**Document passage**
Displacing the adsorbed nano-objects requires the use of an appropriately sized probe as it is provided, for instance, with a tip of an Atomic Force Microscope (AFM). AFM is the only method for directed relocation of sub-micron sized particles. Whereas it is suited for the manipulation of nanoscale assemblies of few particles, the approach is not suited for the simultaneous removal/rearrangement of a large amount of particles [7,8].
Several years ago, we proposed to use soft polymer films in order to induce motion of nano-particles adsorbed on top. For this, we constructed polymer surfaces that can change their shape and chemical composition during variation of external stimuli [9,10,11]. The particle simply follows the changing surface energy landscape. We demonstrated this process using certain types of polymer brushes composed of two different polymers. In this type of polymer films, the polymer chains are covalently attached with one end to a solid surface at high grafting density [12]. In the case when the film consists of two different polymers forming either mixed [13,14,15] (each of two polymers is attached with one end to a surface) or diblock-copolymer brushes (two polymers are connected in one chain that is attached to a surface with one of the ends) [16,17], the film can undergo nanophase separation with corresponding changes of surface topography and energy during variation of environmental conditions such as solvent quality, pH value, and temperature [18,19]. For generation of dynamic fluctuations in polymer brush topographies, the film is periodically exposed to solvents of different composition or temperature.

**Material provided**
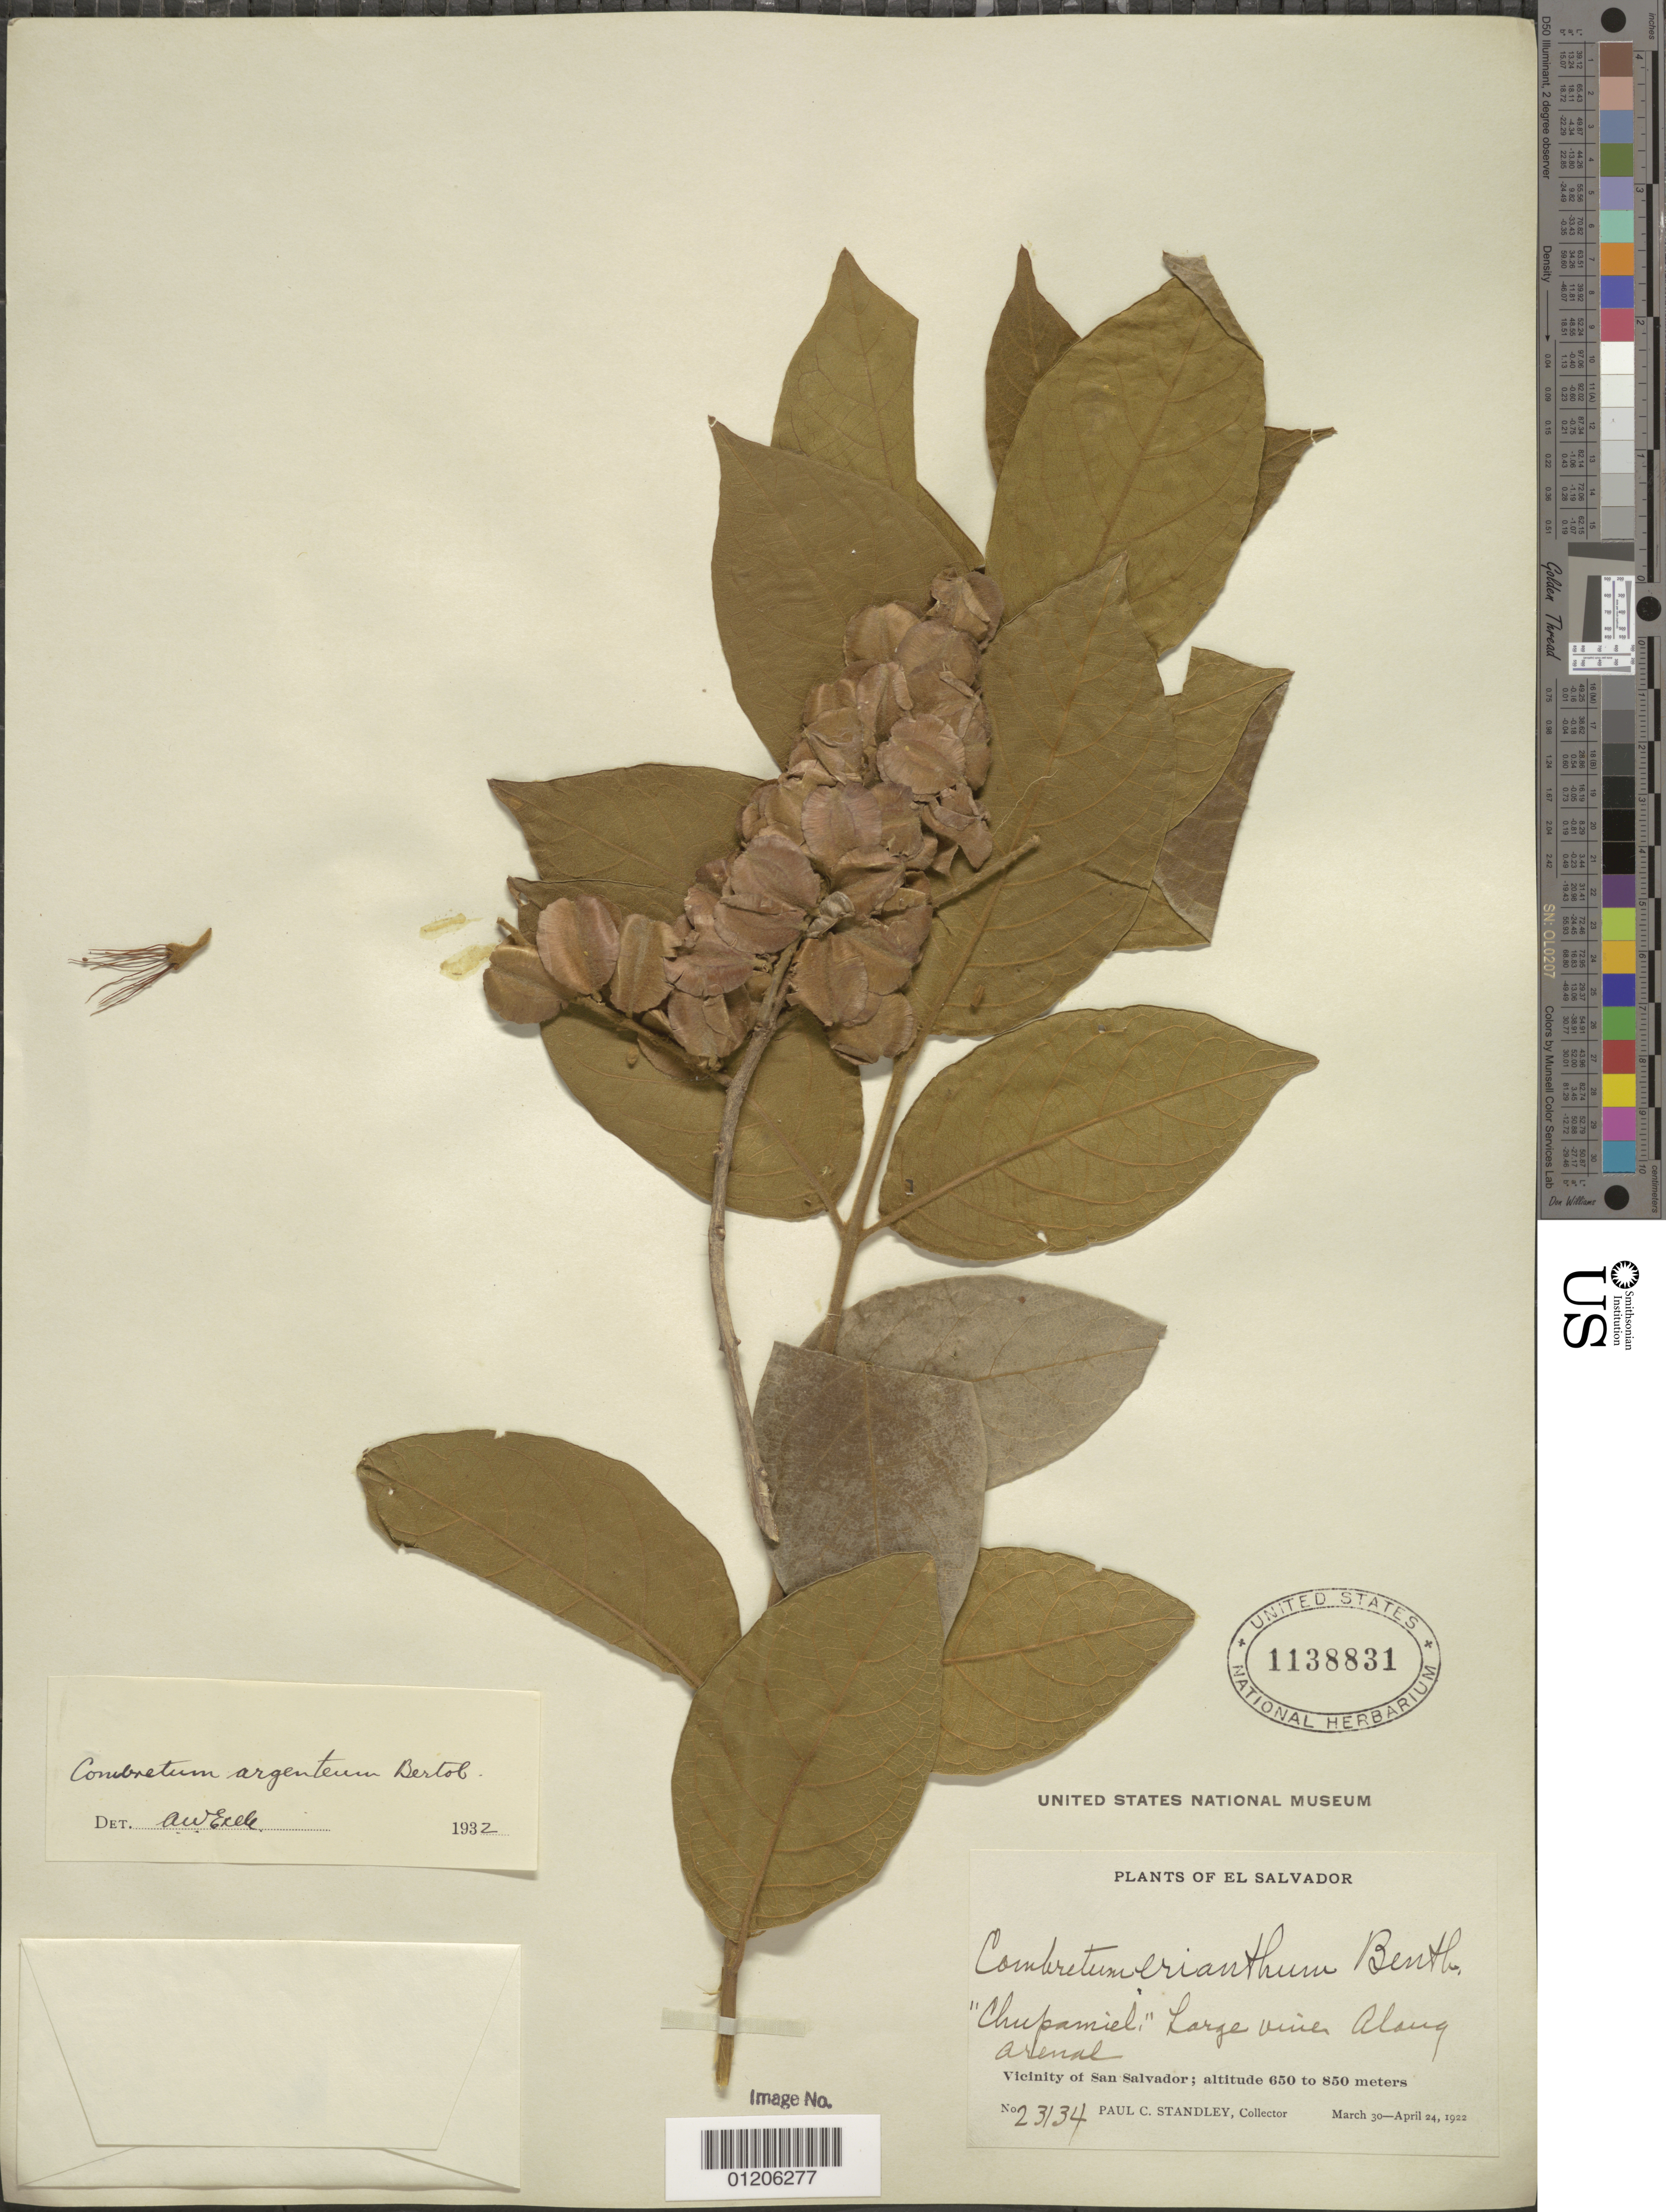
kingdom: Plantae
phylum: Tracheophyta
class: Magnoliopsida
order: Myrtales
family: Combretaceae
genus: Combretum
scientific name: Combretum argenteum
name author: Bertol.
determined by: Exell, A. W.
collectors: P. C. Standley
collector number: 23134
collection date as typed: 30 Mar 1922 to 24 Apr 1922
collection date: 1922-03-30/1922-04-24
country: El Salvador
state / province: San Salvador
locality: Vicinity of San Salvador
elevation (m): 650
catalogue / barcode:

**Short problem**
In the passage on moving nanoparticles with polymer films, which environmental conditions are named as triggers for nanophase separation in the brush film?

**Written solution**
Solvent quality, pH value, and temperature.